Es kann geschlussfolgert werden, dass die pflegerische Kommunikation mit trans* Kindern und Jugendlichen im Stationsalltag eine zentrale Rolle für stigmatisierendes Verhalten spielt, jedoch von verschiedenen Faktoren, wie individuelle, institutionalisierte und strukturierte Diskriminierungsformen und Herausforderungen im pflegerischen Alltag begünstigt werden.
Dies bietet Anknüpfungspunkte für Interventionen, z.B. durch Schulungsmaßnahmen in Fort- und Weiterbildungen.

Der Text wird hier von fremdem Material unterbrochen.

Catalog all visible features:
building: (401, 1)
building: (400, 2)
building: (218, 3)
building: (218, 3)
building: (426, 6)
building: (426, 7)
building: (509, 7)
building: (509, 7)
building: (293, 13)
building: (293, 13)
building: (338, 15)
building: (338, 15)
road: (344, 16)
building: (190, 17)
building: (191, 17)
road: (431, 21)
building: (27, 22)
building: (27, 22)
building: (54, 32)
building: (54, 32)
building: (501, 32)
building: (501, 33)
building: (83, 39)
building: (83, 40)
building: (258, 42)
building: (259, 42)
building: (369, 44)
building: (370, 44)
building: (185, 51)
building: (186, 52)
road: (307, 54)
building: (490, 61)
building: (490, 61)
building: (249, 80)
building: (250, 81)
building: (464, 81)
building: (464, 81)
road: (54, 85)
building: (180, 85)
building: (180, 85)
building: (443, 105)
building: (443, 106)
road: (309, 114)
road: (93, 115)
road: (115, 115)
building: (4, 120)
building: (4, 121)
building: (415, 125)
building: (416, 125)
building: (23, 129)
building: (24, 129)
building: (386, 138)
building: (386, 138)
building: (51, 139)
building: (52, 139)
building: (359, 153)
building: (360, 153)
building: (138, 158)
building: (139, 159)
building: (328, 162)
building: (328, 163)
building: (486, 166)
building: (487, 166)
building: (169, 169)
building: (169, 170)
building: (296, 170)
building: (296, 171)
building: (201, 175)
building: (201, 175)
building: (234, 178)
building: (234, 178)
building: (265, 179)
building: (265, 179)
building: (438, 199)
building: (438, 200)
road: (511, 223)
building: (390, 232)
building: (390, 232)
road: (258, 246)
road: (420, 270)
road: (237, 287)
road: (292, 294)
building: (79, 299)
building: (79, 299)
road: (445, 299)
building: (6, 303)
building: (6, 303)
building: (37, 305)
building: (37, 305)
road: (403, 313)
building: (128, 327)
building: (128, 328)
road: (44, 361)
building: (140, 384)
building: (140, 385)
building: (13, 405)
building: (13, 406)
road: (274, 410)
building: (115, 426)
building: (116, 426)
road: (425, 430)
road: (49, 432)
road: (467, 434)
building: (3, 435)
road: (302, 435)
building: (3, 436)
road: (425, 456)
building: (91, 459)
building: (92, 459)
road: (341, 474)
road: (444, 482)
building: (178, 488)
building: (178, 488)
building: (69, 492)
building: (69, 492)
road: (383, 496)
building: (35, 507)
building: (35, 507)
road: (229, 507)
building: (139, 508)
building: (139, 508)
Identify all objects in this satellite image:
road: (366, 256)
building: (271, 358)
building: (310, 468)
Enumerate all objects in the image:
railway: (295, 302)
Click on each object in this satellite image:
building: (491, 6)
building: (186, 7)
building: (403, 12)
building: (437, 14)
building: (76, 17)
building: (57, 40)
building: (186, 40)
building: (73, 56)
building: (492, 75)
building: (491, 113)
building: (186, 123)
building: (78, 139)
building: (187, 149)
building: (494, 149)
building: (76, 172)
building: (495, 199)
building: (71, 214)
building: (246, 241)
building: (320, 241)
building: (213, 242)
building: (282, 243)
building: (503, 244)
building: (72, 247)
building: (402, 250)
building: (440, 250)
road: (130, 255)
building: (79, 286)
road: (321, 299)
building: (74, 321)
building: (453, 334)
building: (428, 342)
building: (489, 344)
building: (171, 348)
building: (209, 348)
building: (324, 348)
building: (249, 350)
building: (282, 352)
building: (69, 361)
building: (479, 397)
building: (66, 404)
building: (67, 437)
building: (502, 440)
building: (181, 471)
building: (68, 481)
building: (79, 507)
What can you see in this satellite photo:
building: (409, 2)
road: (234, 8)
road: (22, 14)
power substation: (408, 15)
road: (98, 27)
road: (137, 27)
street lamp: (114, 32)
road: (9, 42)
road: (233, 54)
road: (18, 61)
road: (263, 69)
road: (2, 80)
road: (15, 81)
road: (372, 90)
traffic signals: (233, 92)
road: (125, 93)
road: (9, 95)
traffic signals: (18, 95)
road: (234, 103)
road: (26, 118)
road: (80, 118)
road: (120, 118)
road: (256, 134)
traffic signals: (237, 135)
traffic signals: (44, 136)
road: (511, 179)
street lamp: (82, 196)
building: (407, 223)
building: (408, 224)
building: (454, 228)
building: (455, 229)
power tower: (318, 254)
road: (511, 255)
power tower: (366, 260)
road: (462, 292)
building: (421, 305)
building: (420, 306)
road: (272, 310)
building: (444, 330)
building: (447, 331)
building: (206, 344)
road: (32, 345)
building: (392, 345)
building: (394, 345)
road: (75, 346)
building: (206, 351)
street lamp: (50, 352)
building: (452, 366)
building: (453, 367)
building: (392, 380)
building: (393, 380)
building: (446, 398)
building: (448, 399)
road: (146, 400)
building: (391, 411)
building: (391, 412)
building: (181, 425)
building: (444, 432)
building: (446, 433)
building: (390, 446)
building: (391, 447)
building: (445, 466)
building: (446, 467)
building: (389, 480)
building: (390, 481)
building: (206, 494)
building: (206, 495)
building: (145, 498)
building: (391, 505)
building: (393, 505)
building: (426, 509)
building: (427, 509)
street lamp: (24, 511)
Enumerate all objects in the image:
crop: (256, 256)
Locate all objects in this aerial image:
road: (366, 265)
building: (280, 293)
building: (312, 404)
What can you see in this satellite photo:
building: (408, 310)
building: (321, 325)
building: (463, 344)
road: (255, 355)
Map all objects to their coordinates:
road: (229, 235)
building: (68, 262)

[1] Vgl. TRANS*KIDS – Projekt zur Förderung eines nicht-diskriminierenden Umgangs mit jungen trans* Personen durch patientenorientierte Schulungsmaßnahmen im Gesundheitswesen, URL: https://transkids-studie.de (25/01/2022).
Prof. Dr. Sabine Wöhlke
ist Professorin für Gesundheitswissenschaften und Ethik am Department für Gesundheitswissenschaften der Hochschule für Angewandte Wissenschaften in Hamburg. Sie ist studierte Kulturanthropologin mit einem Schwerpunkt auf Gender Studies, und promovierte Medizinethikerin und Medizinanthropologin. Ihre interdisziplinäre Dissertation befasst sich mit dem Thema Organtransplantation: »Geschenkte Organe? Ethische und kulturelle Herausforderungen bei der familiären Lebendorganspende«. Von 2008-2019 war Frau Wöhlke als wissenschaftliche Mitarbeiterin am Institut für Ethik und Geschichte der Medizin an der Universitätsmedizin Göttingen beschäftigt. Zudem verfügt sie über eine langjährige Berufserfahrung als Intensivpflegerin in der Universitätsklinik Göttingen. Von 2019-2010 hat sie die Professur für Pflege am Gesundheitscampus Göttingen vertreten.
Manuel Bolz, B.A.
studierte Empirische Kulturwissenschaft (vorher: Volkskunde/ Kulturanthropologie) und Deutsche Sprache und Literatur an der Universität Hamburg im Bachelor und ist gegenwärtig am Ende seines Masterstudiums der Empirischen Kulturwissenschaft. Neben seinem Studium konnte er Projekt- und Lehrerfahrungen als studentische/r Hilfskraft, Angestellter und Tutor am Institut für Empirische Kulturwissenschaft, Institut für Germanistik und in der Stabsstelle für Gleichstellung sammeln. Seine Bachelorarbeit hat er im Forschungsfeld der Medizinanthropologie zu Handlungsstrategien und Gesundheitskonzepten in der Hamburger Sexarbeit geschrieben. Seine Masterarbeit beschäftigt sich mit biografischen Gewalt- und Unrechtserfahrungen und Vorstellungen von (Un)Gerechtigkeit und vigilanter Gewalt.